I was recently arguing with this West Indian guy about that very thing. He was giving it the whole beanie-man kill them thing..When i pointed out to him that the baggy b-boy trousers he was wearing as a fashion statement actually derive their orgin from black male 1930`s Chicago prostitue`s ( in order to facilitate their clients easy entry and exit) he was left speechless....
 
cemertyone said:
When i pointed out to him that the baggy b-boy trousers he was wearing as a fashion statement actually derive their orgin from black male 1930`s Chicago prostitue`s ( in order to facilitate their clients easy entry and exit) he was left speechless....

i would have thought that was more to do with prison style over-sized trousers.
 
cemertyone said:
Some of the most racist homophoblic people i know are from africa...
This is because they are deeply conservative when it comes to homosexuality. One African friend of mine was so openly gay that his family, after sending him abroad to a school well out of sight of the community, and then forcing him into a mental institution finally disowned him completely. His gayness served him well in the entertainment industry but most Africans treated him like a pariah. Homosexuality is very taboo and treated as a mental aberration.
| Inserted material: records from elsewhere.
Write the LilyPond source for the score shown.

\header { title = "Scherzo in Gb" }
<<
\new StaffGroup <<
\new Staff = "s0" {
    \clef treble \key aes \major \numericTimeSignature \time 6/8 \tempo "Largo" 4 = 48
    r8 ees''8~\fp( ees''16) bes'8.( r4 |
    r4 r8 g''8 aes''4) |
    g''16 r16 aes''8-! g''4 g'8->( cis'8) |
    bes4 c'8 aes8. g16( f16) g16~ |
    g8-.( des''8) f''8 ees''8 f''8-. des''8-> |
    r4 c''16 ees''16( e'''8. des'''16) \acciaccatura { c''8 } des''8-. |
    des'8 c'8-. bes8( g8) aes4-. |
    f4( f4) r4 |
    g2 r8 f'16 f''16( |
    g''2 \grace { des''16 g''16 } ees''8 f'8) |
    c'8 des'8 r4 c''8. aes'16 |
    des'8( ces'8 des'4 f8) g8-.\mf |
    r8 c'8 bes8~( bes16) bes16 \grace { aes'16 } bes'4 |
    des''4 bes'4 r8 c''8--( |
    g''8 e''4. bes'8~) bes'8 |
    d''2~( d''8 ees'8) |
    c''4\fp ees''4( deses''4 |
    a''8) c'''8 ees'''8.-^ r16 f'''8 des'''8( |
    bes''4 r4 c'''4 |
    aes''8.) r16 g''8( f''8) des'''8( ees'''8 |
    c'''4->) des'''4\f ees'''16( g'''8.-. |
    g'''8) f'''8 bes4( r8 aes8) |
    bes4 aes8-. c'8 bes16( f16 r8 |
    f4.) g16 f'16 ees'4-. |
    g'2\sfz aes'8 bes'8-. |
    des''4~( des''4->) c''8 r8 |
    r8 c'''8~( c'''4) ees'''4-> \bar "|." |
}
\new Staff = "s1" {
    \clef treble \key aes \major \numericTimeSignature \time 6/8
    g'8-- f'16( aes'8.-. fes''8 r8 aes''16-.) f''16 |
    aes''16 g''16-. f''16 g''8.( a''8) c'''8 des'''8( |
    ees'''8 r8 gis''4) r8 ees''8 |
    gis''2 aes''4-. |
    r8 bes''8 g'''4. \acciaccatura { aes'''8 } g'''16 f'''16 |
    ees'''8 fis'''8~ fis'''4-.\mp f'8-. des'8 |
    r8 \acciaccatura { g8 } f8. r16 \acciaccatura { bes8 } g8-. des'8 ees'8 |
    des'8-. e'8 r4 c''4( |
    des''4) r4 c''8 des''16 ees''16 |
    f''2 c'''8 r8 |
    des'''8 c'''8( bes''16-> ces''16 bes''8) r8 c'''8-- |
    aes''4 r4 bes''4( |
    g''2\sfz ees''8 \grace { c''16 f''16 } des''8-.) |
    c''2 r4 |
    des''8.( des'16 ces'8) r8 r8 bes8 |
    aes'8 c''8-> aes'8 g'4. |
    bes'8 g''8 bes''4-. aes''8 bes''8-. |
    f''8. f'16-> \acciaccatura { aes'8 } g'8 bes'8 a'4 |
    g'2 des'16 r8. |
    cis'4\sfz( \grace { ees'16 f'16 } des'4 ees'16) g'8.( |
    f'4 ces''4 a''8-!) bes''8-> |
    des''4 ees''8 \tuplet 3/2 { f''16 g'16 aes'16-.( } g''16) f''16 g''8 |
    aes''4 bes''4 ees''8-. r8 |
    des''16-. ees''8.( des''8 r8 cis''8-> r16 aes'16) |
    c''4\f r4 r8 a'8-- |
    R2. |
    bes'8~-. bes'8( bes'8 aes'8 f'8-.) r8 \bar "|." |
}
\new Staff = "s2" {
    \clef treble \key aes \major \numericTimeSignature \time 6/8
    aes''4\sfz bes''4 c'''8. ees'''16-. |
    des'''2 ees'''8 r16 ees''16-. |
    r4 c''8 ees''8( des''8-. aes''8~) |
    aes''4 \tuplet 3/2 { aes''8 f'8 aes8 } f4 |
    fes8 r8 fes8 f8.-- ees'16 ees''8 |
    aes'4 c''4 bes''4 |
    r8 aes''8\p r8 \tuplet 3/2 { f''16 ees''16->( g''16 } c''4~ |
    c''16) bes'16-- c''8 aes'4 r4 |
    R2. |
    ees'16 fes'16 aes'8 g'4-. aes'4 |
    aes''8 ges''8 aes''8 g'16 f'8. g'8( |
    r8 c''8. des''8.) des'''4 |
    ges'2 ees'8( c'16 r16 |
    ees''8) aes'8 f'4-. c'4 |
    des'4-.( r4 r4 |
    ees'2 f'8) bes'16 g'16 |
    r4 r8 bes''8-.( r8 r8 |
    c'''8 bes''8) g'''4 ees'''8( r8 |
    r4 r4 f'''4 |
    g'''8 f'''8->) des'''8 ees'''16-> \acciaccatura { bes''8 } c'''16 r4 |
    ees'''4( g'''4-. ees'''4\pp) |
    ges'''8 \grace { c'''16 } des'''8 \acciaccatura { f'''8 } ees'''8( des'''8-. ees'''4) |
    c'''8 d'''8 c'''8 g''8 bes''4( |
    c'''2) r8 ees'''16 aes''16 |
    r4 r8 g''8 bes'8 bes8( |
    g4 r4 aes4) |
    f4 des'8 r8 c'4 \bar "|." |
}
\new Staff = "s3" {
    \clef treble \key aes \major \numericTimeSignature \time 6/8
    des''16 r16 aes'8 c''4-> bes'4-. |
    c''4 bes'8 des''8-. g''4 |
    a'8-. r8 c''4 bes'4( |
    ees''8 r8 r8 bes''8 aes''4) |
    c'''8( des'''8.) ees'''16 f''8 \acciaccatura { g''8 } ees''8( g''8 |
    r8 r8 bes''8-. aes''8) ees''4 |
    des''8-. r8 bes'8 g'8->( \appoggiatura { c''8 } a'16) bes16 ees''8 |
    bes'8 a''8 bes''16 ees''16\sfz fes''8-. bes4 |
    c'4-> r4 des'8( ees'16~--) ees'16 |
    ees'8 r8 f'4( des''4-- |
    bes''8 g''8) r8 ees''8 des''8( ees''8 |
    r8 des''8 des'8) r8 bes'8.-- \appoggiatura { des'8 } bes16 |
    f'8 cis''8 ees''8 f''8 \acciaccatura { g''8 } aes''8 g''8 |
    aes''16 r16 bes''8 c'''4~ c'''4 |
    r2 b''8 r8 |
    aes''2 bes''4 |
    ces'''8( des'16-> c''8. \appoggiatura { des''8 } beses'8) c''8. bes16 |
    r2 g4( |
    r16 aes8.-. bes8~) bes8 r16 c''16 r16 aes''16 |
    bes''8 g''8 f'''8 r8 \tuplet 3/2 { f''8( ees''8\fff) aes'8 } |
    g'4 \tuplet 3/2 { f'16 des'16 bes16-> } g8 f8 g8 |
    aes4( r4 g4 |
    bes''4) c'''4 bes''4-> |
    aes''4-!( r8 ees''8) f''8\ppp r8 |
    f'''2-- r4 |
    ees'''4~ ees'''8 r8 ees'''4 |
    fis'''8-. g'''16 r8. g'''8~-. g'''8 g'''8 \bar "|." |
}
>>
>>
Frantz Fanon saw homosexuality as a product of colonialism and this in fact is the way it is still treated by most Africans today, it's a white mans thing and doesnt belong in African culture and never existed in pre-colonial societies, so the narrative goes.
 
Raisin D'etre said:
Frantz Fanon saw homosexuality as a product of colonialism and this in fact is the way it is still treated by most Africans today, it's a white mans thing and doesnt belong in African culture and never existed in pre-colonial societies, so the narrative goes.

That`s an interesting point....(above) but if my memory serves me well i actually read an article by Thactell not so long ago that argues the opposite...that in fact anti- homosexual attitudes within the West Indian /carribean community where actually introduced into that region with the religious fundamentalism that accompanied colonialism.......
 
cemertyone said:
That`s an interesting point....(above) but if my memory serves me well i actually read an article by Thactell not so long ago that argues the opposite...that in fact anti- homosexual attitudes within the West Indian /carribean community where actually introduced into that region with the religious fundamentalism that accompanied colonialism.......

Yes European missionaries were shocked at the open displays of homosexuality by African communities at the early stages of conversion.
 
Malcolm X: the man behind the myth

There is virtual confirmation of the claim that in his pre-Nation of Islam hustling days, Malcolm Little, as he was, hired himself out as source of sexual gratification for an older white male benefactor. The story is recounted in the autobiography, but there the hustler is a third party called Rudy. Rudy, according to the autobiography, would "be paid to undress them both, then pick up the old man like a baby, lay him on his bed, then stand over him and sprinkle him all over with talcum powder. Rudy said the old man would actually reach his climax from that." Based on "circumstantial but strong evidence, Malcolm was probably describing his own homosexual encounters," Marable says.
 
I've just got The Autobiography of Malcolm X (the Alex Haley one) - or at least I got it for Christmas & am about to start reading it. Is it any good?